I believe that the main reason that we procrastinate is that we don’t feel competent. We fear that our results will not be up to some expectation, and the fear paralyzes us. Or rather, in this era with abundant opportunities for diversion, we distract ourselves in wasteful activities so that we don’t have to face our fear.
Now look at this from the perspective of a university student. Most university students are ill-prepared for their studies. Then we throw them into the deep end and say, “Swim!” A few do well, the majority have constant anxiety, quickly get behind, and are constantly struggling to catch up. Part of the reason they get behind is procrastination. But it’s wrong to blame them for it, just as it is wrong to blame someone for having a mental illness. Rather, we teachers have to make students aware of a process for overcoming their procrastination and then guide them through it.
But we don’t, at least not typically. We expect that they come to university fully prepared from high school, and we expect them to be good at learning. We certainly don’t train them, because we’re too busy cramming information down their throats in courses that are filled to bursting with content. But don’t blame individual professors, because they are under enormous pressure to do research; for most of them, only 40% of their time is mandated for teaching.
What can you do to help yourself if you are a student, or to help your child if you are a parent, or to help your student if you are a teacher?
- Understand the main reasons behind procrastination: incompetence and fear of incompetence.
- Exert effort at becoming competent; this requires mastering your subject a little at a time. An essential component of this process is to identify areas of poor preparation and make sure that you strengthen them before each course begins. This is where a good teacher can be of enormous service.
- Take the time needed to master the subject in a step-by-step fashion. Rushing is not helpful.
- Work consistently on a daily basis to maximize your understanding and retention.
- Remove distractions when you are working on your studies.
- Recognize the “lizard brain” where fear resides; use your cortex to cajole your lizard brain into cooperating. Silly things like rewarding yourself for a certain amount of time concentrating on your work are surprisingly effective. Once you get into it, it’s easier to stick with it.
Institutionally, schools can help students by taking the following steps:
- Expect and require mastery.
- Make the time allowed to complete a course flexible, so that students have time to master each part of the course.

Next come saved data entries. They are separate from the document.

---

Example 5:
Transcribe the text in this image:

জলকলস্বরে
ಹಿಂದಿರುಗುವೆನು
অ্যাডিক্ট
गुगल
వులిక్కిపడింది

- Give students as many chances as needed to demonstrate mastery. One-time, high-stakes assessments are counterproductive to learning.
- Provide students with proper training in how to learn their subject, and provide them with the assistance that they need to learn effectively. (Lecturing in its current form is typically woefully ineffective, even when the lecturers are stellar, because the majority of students soon fall behind and therefore cannot benefit from the lectures.)
Undergraduate education is broken, at least in mathematics and sciences. Sure, there are some small universities that have exemplary programs, with a warm, community feel, but they are few and far between. The typical university, with its large classes that meet for just a few hours per week, and its few high-stakes, no second-chance assessments, with a fixed time for everyone to cram in as much “learning” as they can, is broken. But don’t expect them to be fixed any time soon; it’s very difficult to change large, bureaucratic organizations such as universities.
(This post first appeared at my other (now deleted) blog, and was transferred to this blog on 25 January 2021.)